Время от времени Эллинг приподнимал голову…
— Я работал как вол целых три, даже четыре года, чем ты меня можешь попрекнуть?
— Я ничем не стала бы тебя попрекать, Эллинг. Только бы ты вел себя приличней и бросил пить.
— Сама знаешь, я сидел над колодкой, как прикованный, но в конце концов осточертеет вечно сучить дратву, так осточертеет, что впору ее вокруг горла затянуть… Не веришь? А я не раз думал, хе-хе, сложить бы ее вчетверо и покончить со всем. Что бы ты на это сказала? Небось вырвалась бы из клетки да принялась снова за свое шитье. Ты бы, верно, обрадовалась.
— Постыдился бы ты, Эллинг, вон до чего напился! Ты же знал, кого за себя берешь. Я тебе на шею не вешалась! А теперь я только и делаю, что надрываюсь над хозяйством, вожусь тут с тобой и тяну на себе целый воз. Бедная малышка! — вздохнула она, взглянув на кровать в углу. — Счастье, что она ничего не понимает.
— Хм! — Некоторое время он сидел, ворча про себя. — Ты всегда все так обернешь, будто ты самая несчастная, а я с этим и не спорю. — И он медленно покачал головой.
— Слушай, Эллинг, разве я тебя хоть раз ругала, когда ты являлся домой в таком виде?
— Нет уж, чего не было, того не было, ты всегда добрая, пьян я или нет, уж это так!
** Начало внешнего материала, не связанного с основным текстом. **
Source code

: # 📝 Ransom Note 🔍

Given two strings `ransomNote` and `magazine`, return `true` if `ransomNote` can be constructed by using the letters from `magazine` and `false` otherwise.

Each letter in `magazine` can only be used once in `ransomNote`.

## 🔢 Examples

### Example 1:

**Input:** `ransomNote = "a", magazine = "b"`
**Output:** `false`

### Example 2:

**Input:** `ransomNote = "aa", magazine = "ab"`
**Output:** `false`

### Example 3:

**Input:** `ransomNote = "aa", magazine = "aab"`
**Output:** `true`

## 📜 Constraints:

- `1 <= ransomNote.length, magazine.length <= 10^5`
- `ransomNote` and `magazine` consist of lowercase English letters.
— Хорошо, что завтра воскресенье, — сказала она примирительно. Она уже сняла платье и стояла возле постели в нижней юбке и ночной кофте. — Ложись-ка спать, Эллинг, не сидеть же всю ночь за столом… Только вот что я скажу — меня ты не трогай, пока пьян.
Он снова навалился на стол, вытянув руки и уронив на них голову:
— А зато я счастливый! Уж такой счастливый!
До чего он отвратителен, когда вот так напьется и размазывает пьяные слезы. Она смотрела на него, и верхняя губа ее вздрагивала:
— Ну, ну, не забудь снять сапоги. Давай уж я помогу тебе.
Мадам Эллингсен иногда брала работу на дом, — то попросят сшить что-нибудь знакомые служанки, то соседки. Но по-настоящему ей некогда было заняться шитьем — день-деньской она крутилась по хозяйству и с ребенком. Ведь ее дело не только поставить кастрюлю на огонь — надо еще придумать, чем бы ее наполнить. Вот и приходилось изворачиваться и одолжаться.
Сейчас она шила платье своей соседке, мадам Валсет, жене такелажного мастера. Но с такого простого бумажного платья не разживешься, больше двух марок или половины далера за него не возьмешь.